# How difficult is it to setup FTA dish and catch a satellite?



## hyedipin

If I just buy antenna dish, receiver, etc.. would it be possible for me to setup or is it really PITA to get that aligned and get some signal FTA channels?
Thanks.


----------



## FTA Michael

My rule of thumb is that it's about as hard as replacing a light switch on your wall. (Other posters might have better gauges for how easy/difficulty it is.) If you're absolutely hopeless about anything physical, then you're better off paying some local satellite installer to set it up for you. But if you have used a wrench or a screwdriver, then you probably have the aptitude to set it up.

My step-by-step instructions are here: http://www.ftalist.com/started.htm The absolute, number one rule is to make sure that the mounting pole is perfectly plumb (pointing straight up). If you do that, the rest is pretty easy. If you don't, the rest is terribly difficult.

Good luck!


----------



## hyedipin

I am OK with mechanical/physical stuff, and if there are instructions around, I am OK with technical stuff as well if there is a psudocode to follow.  The only thing I am concerned about is the alignment and sturdy mounting. 

I was planning on mounting it on the roof floor (it is level like a terrace) and there is a small poll-like metal which is straight up but it is thin therefore may move a little with heavy wind.


----------



## BattleZone

The other issue is knowing what kind of satellite you are trying to pick up, and making sure you have the proper dish and LNB. Almost no FTA programming is found on DBS-class satellites (the small ones used by DirecTV/Dish), so usually you'll need a 30" or larger dish and the right type of LNB (band and polarity) for the sat you're trying to find.

-- Data to examine --
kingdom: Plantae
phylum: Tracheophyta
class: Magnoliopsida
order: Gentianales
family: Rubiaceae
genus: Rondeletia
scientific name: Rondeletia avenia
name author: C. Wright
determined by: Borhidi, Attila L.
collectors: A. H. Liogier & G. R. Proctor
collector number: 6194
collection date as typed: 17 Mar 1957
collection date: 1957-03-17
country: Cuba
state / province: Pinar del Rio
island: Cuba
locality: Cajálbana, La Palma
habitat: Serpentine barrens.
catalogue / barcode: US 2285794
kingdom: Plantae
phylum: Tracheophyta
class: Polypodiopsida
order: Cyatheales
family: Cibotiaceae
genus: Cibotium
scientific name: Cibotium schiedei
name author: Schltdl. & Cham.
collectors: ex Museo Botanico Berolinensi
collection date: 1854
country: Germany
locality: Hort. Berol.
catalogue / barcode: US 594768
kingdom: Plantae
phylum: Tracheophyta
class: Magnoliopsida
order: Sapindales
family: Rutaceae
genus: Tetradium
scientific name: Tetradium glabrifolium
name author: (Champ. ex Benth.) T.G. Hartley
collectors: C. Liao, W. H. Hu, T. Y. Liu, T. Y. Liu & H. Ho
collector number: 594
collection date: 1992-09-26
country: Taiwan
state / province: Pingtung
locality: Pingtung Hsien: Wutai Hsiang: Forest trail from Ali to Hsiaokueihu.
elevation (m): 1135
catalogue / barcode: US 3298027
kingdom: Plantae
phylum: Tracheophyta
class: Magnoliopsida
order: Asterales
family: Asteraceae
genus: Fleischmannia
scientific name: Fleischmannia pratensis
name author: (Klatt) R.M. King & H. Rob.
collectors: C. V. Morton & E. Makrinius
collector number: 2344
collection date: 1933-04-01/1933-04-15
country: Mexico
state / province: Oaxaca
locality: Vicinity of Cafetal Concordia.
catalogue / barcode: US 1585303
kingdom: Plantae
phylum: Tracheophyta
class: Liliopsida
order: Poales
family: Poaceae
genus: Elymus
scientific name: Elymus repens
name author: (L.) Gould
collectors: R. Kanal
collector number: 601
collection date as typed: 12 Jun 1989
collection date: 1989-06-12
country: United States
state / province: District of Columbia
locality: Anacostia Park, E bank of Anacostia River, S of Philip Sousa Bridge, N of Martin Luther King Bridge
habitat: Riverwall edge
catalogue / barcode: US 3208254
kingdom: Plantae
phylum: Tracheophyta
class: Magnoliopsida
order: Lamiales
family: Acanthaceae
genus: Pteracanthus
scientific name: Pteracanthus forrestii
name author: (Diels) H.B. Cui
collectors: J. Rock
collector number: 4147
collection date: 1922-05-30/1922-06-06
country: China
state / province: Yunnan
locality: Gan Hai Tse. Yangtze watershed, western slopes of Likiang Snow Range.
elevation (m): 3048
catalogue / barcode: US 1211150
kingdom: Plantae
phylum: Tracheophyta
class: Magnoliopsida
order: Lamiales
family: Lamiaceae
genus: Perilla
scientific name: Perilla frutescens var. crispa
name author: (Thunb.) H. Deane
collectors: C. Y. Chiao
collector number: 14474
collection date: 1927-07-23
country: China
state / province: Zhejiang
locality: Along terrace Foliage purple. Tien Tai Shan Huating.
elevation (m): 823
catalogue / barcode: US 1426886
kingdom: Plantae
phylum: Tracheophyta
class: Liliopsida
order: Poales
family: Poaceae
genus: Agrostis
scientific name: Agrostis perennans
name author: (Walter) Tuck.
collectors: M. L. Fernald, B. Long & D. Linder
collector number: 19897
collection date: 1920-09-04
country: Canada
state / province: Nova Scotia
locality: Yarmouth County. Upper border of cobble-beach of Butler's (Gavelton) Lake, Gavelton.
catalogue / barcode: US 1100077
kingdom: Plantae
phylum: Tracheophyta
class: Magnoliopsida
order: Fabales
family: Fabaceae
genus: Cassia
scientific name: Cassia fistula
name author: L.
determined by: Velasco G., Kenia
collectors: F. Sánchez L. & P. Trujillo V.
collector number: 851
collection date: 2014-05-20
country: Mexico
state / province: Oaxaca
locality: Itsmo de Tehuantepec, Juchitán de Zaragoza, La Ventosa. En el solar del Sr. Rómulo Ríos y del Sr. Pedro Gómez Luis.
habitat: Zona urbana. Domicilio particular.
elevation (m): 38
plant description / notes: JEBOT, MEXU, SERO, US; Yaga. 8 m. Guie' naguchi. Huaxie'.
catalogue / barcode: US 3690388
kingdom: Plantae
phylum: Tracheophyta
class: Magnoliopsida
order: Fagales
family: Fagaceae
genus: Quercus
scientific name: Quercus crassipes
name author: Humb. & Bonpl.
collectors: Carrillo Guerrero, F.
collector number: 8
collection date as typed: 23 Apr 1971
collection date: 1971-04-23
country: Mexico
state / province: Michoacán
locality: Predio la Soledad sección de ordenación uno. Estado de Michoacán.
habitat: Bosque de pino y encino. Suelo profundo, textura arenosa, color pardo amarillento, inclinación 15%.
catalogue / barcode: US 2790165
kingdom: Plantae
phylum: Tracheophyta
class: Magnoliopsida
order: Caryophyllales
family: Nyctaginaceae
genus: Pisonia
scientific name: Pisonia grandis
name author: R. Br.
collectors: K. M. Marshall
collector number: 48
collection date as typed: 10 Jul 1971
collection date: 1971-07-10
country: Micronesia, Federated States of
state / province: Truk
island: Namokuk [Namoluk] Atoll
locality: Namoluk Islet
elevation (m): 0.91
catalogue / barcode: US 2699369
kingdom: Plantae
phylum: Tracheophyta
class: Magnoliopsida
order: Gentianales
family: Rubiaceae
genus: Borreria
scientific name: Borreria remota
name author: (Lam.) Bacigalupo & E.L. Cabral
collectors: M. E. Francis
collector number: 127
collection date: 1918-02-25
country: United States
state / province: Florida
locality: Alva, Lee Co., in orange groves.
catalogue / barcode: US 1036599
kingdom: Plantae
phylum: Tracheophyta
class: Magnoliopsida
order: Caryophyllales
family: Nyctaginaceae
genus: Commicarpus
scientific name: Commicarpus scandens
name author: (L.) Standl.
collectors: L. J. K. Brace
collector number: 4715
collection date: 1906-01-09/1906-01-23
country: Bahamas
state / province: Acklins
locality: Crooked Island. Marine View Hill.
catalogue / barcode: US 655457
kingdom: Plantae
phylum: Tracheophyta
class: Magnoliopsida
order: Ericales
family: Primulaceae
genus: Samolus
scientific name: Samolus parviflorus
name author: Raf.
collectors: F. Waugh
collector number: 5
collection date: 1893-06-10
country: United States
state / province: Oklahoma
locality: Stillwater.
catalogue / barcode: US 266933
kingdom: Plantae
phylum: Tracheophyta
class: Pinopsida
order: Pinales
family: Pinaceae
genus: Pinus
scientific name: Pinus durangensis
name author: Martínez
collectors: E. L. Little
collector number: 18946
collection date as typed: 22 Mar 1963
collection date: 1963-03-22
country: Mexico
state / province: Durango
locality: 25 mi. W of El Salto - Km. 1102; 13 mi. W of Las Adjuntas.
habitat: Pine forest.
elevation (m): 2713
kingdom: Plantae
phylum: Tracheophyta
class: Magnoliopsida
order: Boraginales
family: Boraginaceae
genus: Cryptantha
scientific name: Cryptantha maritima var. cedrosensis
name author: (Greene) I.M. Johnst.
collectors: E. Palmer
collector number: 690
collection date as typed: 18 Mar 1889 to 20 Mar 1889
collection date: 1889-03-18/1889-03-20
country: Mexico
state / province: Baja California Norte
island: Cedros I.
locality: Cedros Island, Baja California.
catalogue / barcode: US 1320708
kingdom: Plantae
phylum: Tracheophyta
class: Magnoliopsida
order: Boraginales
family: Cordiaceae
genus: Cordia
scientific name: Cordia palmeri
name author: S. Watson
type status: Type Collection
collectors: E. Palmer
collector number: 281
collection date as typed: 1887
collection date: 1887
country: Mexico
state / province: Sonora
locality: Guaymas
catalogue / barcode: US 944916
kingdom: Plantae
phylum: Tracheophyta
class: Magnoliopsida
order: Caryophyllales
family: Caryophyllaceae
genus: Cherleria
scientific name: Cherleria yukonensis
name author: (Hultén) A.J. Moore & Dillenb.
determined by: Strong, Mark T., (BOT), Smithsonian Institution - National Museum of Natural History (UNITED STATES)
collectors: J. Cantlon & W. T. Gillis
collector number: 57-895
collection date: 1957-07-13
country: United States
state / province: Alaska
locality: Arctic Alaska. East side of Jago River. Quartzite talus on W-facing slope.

-- Study questions --
1. In the forum thread on setting up an FTA dish, what is the absolute, number one rule for mounting the dish?
2. Carry on the forum thread about setting up an FTA dish from the point where it stops.

-- Task answers --
1. Make sure the mounting pole is perfectly plumb, pointing straight up.

2.
----------



## hyedipin

Thank You IIP.
I was thinking about getting one of these: 
http://www.gosatellite.com/sonicview-360-premier-fta-satellite-system-1-p/sv360-premier-3.htm
http://www.gosatellite.com/conaxsat-nano-fta-satellite-system-1-p/conaxsat-nano-fta-system-3.htm

I was searching for FTA sets and came across this. It also said that it was enough to catch the sat I wanted to receive.

My only concern is if the dish has to be dead accurate? Or if it works like regular antenna, trial and error? Can I keep the TV on and keep moving the antenna until I get a signal or would I have to move a little, go down search, then go back up move a little, then search again...


----------



## FTA Michael

hyedipin said:


> My only concern is if the dish has to be dead accurate? Or if it works like regular antenna, trial and error? Can I keep the TV on and keep moving the antenna until I get a signal or would I have to move a little, go down search, then go back up move a little, then search again...


From those instructions of mine that I pointed to a few posts ago:

"Use your receiver to check signal strength, and more importantly, signal quality. Use frequency and signal rate settings that match a channel that you know is there. Move your dish left and right until you determine the direction with the strongest signal quality. Then move it up and down until you find the perfect angle. Once it's just right, tighten the dish in place."

What it means is that you can maximize your signal quality, which will help resist rain fade and the variability of the satellite signal. But if the positioning is less than perfect, it's often okay to watch; digital TV is a pass/fail proposition.


----------



## hyedipin

Thank You. I checked the dishpointer google maps, there is an apartment building right in the way of where I should be pointing the dish. It says max 41ft height, and I assume this 41' is considering position of dish 0', and not from the ground up.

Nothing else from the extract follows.